I spoke with Katie and she told me a story about her husband that hit like a gut punch. His own father died when Chuck was a sophomore in high school, and that thought stuck with him as his condition grew worse.

“He couldn’t bear the thought of our family going through the same thing he went through,” his wife said. “I’m just forever, unimaginably filled with gratitude for all the sacrifices he has made for our family.”

She said she’s humbled by the support that has poured in, through the donation page and in the form of kind notes and prayers left on signs outside the closed bakery.

“I’m just overwhelmed and amazed at the power of what this community has done for us,” she said, her voice cracking. “I don’t know how I could ever thank everyone enough for all they’ve done for my family.”

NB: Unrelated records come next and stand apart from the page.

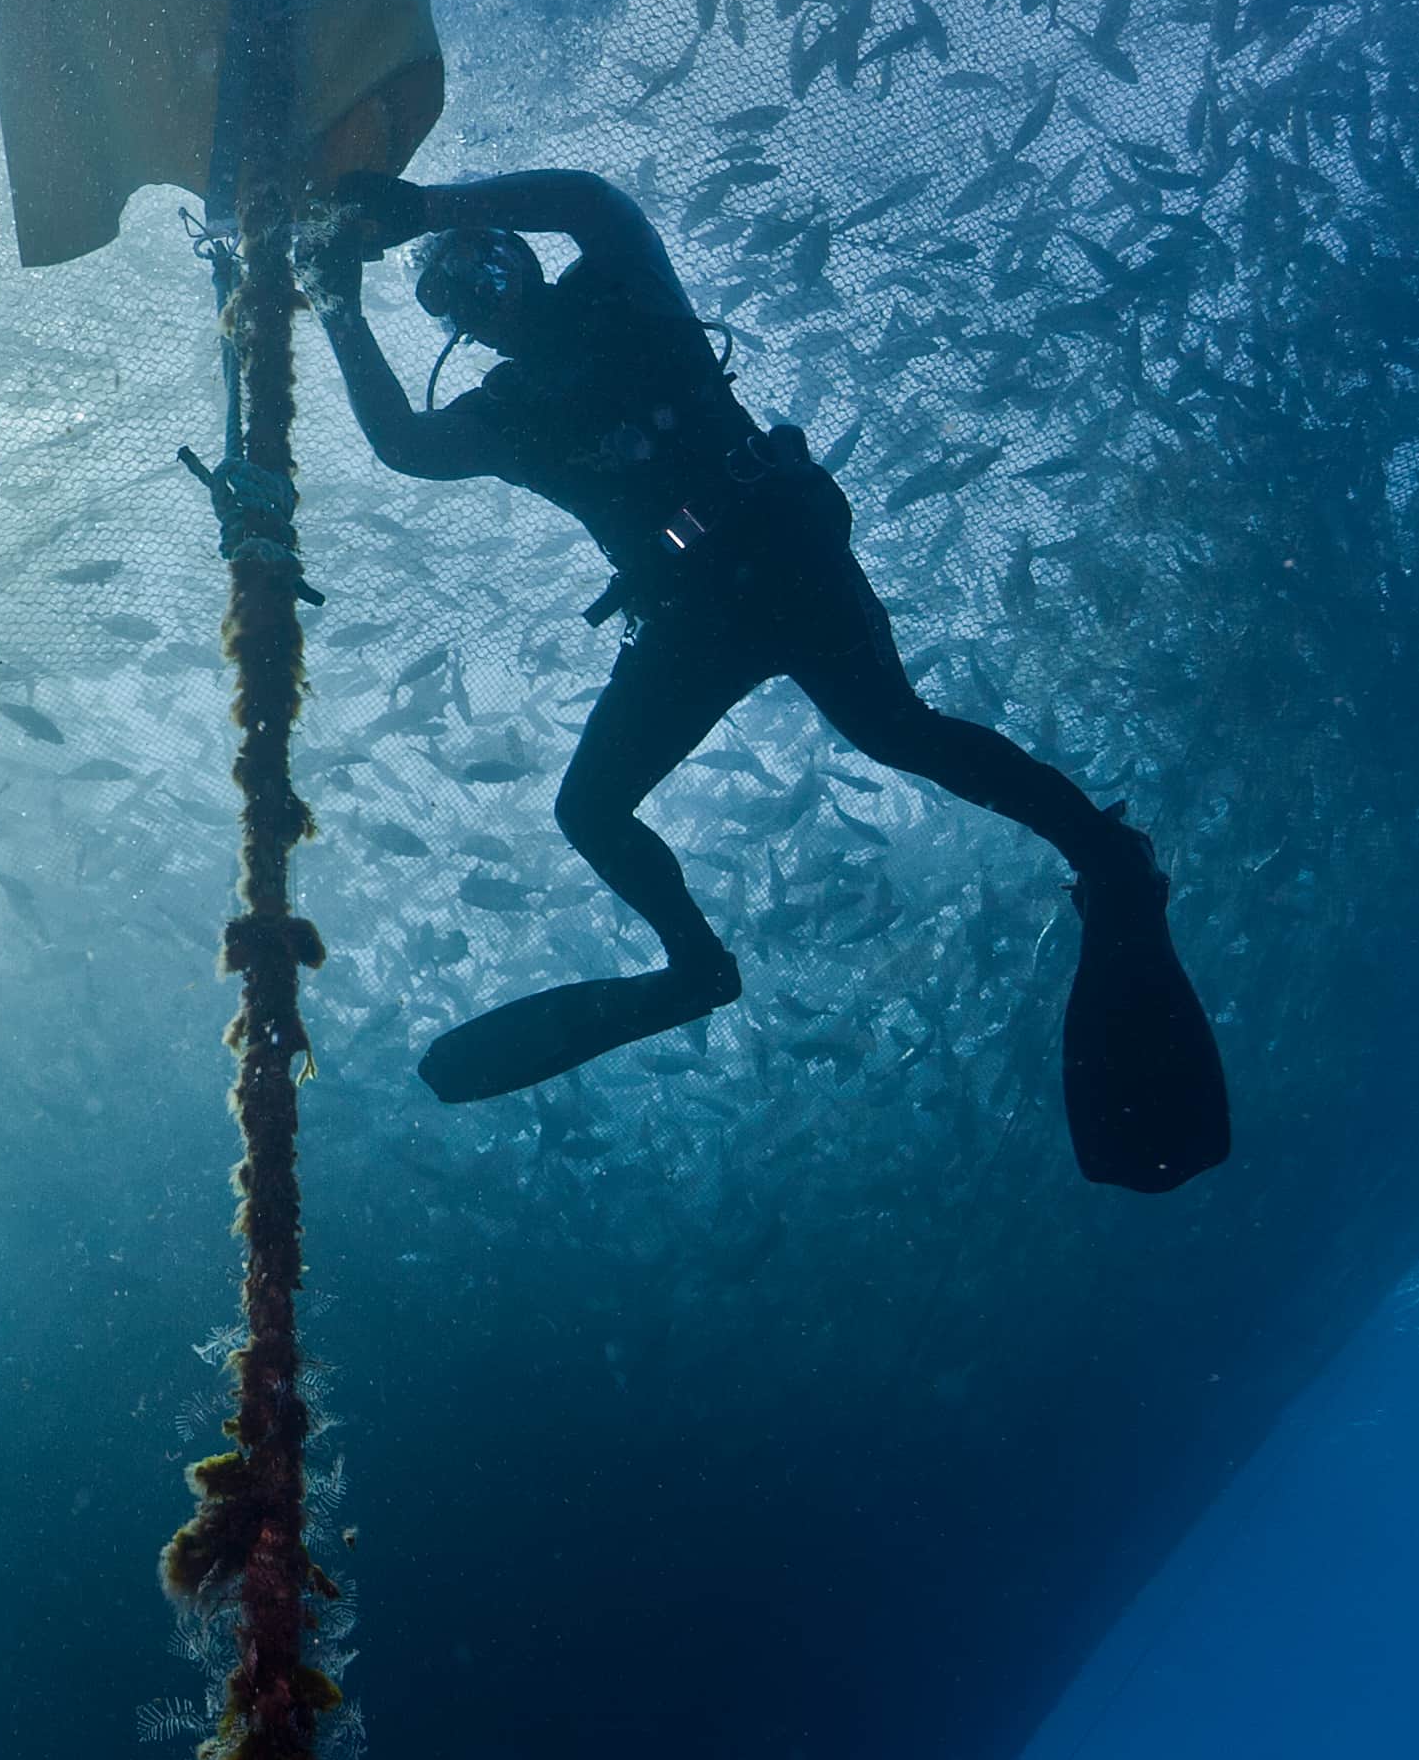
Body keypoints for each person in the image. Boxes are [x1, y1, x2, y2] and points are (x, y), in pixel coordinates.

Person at [312, 165, 1226, 1184]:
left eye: (484, 264)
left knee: (895, 731)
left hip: (783, 554)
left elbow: (588, 202)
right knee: (591, 810)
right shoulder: (507, 411)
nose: (478, 294)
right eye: (448, 296)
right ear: (456, 331)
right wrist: (336, 303)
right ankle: (695, 967)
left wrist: (426, 209)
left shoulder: (623, 291)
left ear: (519, 254)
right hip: (693, 616)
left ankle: (1104, 853)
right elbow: (401, 443)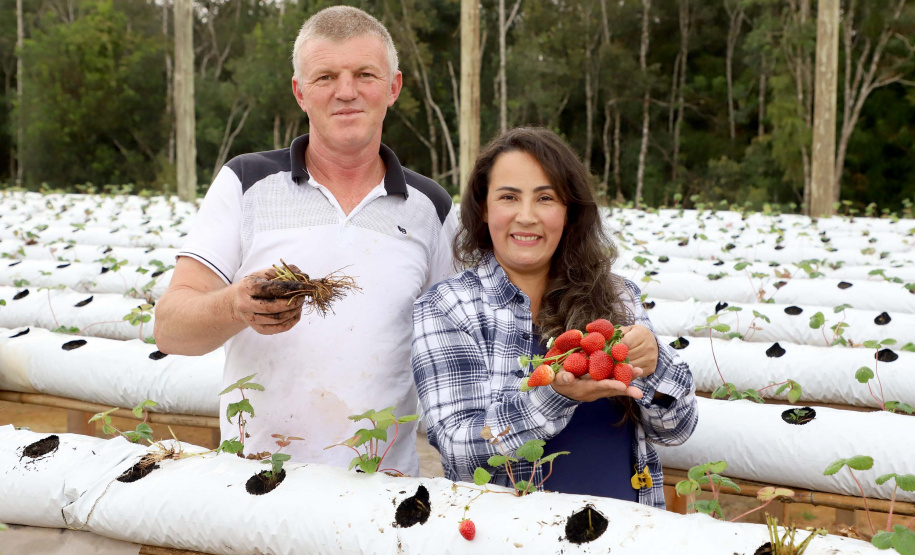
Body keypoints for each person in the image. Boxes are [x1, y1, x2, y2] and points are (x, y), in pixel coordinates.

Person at [154, 6, 458, 478]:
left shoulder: (431, 208)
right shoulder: (246, 181)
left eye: (365, 74)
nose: (346, 91)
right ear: (299, 91)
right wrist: (236, 305)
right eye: (325, 77)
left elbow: (457, 348)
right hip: (256, 481)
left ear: (393, 87)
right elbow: (170, 329)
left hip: (379, 491)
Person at [411, 127, 698, 507]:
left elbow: (677, 428)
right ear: (484, 208)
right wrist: (554, 396)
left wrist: (655, 363)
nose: (526, 216)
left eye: (545, 198)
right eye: (509, 197)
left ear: (569, 211)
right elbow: (460, 450)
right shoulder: (448, 307)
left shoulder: (617, 295)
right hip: (513, 539)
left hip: (630, 533)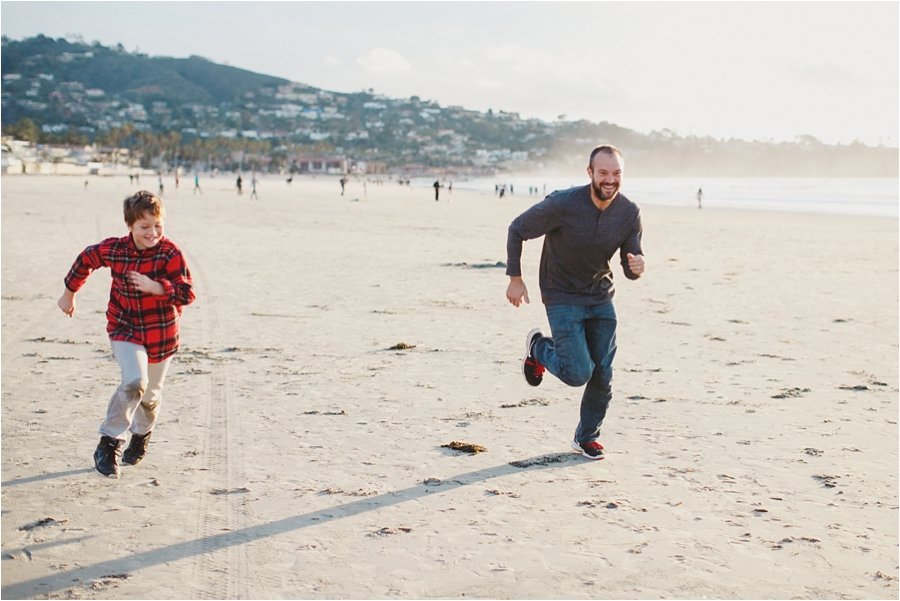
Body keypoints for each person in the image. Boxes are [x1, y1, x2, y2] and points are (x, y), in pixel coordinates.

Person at [505, 145, 645, 460]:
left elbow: (629, 263)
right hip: (561, 294)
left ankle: (586, 438)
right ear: (590, 173)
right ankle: (539, 347)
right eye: (604, 172)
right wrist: (515, 278)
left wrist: (636, 267)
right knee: (578, 372)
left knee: (603, 374)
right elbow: (517, 229)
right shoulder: (563, 204)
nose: (610, 179)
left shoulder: (628, 213)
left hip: (600, 297)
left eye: (617, 173)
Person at [57, 191, 195, 478]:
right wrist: (69, 294)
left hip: (161, 335)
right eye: (145, 227)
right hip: (124, 328)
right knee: (135, 381)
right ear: (130, 225)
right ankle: (108, 444)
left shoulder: (170, 253)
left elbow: (186, 293)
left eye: (158, 225)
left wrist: (157, 287)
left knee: (151, 396)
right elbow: (86, 259)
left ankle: (141, 436)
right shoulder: (116, 249)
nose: (153, 232)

I don’t know Chuck, but I would like to. I’ve never tasted one of the paczkis he makes, but people presumably line up down the block to get them for a reason.

I asked Katie if she could sum her husband up in a story. She thought about it a moment then told me about a family trip to Branson, Missouri. Chuck loves roller coasters, so he and the two kids boarded the PowderKeg at Silver Dollar City amusement park.

“He’s always so concerned about his kids, so first he’s checking their restraints, then he checks his restraints,” Katie recalled. “Then he noticed a kid who was alone, just a single rider. And he saw the kid wasn’t restrained, but the ride was starting to move. My husband started screaming, ‘WAIT! STOP THE RIDE!’ “

They stopped it and shut the ride down, then Katie said a manager came up and told Chuck he probably saved the child’s life.

“That’s kind of how my husband is,” she said. “He’s a person who would always watch out for things. He always looks out for people.”

So it’s fitting people are now looking out for him.

I’m rooting for Chuck, sending my thoughts and prayers his way as he tries to beat this horrible virus that has damaged and devastated so many Americans. I hope you’ll consider doing the same.

The world needs good bakers. And even more, it needs good people.